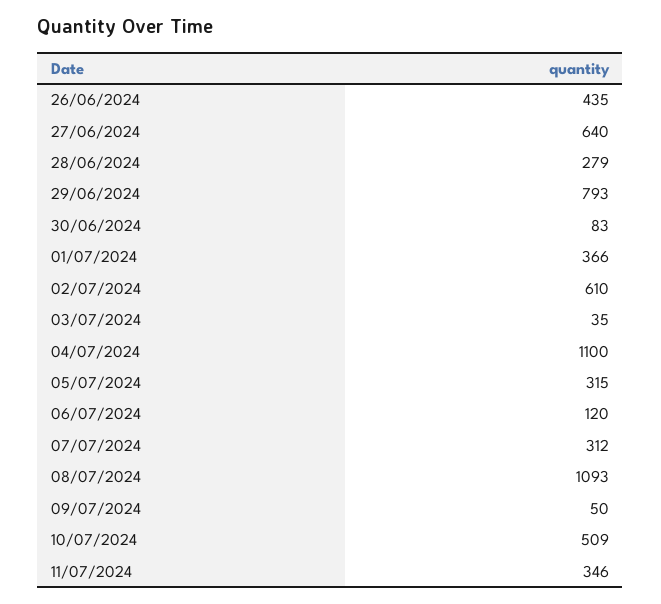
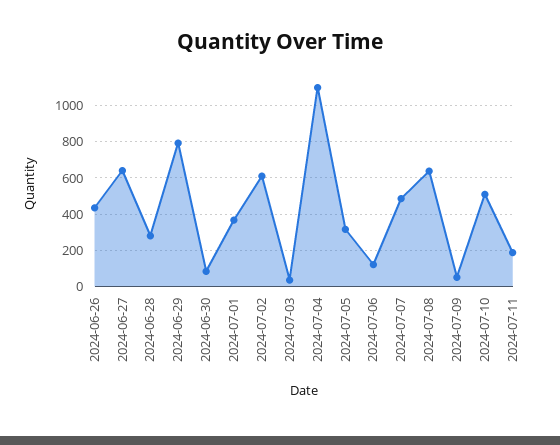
  {
    "26/06/2024": 435,
    "27/06/2024": 640,
    "28/06/2024": 279,
    "29/06/2024": 793,
    "30/06/2024": 83,
    "01/07/2024": 366,
    "02/07/2024": 610,
    "03/07/2024": 35,
    "04/07/2024": 1100,
    "05/07/2024": 315,
    "06/07/2024": 120,
-   "07/07/2024": 312,
+   "07/07/2024": 500,
-   "08/07/2024": 1093,
+   "08/07/2024": 650,
    "09/07/2024": 50,
    "10/07/2024": 509,
-   "11/07/2024": 346
+   "11/07/2024": 200
  }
________________________
Your copy should match the records above exactly, except that it contains no pictures.

● **Task result**:
  {
    "26/06/2024": 435,
    "27/06/2024": 640,
    "28/06/2024": 279,
    "29/06/2024": 793,
    "30/06/2024": 83,
    "01/07/2024": 366,
    "02/07/2024": 610,
    "03/07/2024": 35,
    "04/07/2024": 1100,
    "05/07/2024": 315,
    "06/07/2024": 120,
-   "07/07/2024": 312,
+   "07/07/2024": 500,
-   "08/07/2024": 1093,
+   "08/07/2024": 650,
    "09/07/2024": 50,
    "10/07/2024": 509,
-   "11/07/2024": 346
+   "11/07/2024": 200
  }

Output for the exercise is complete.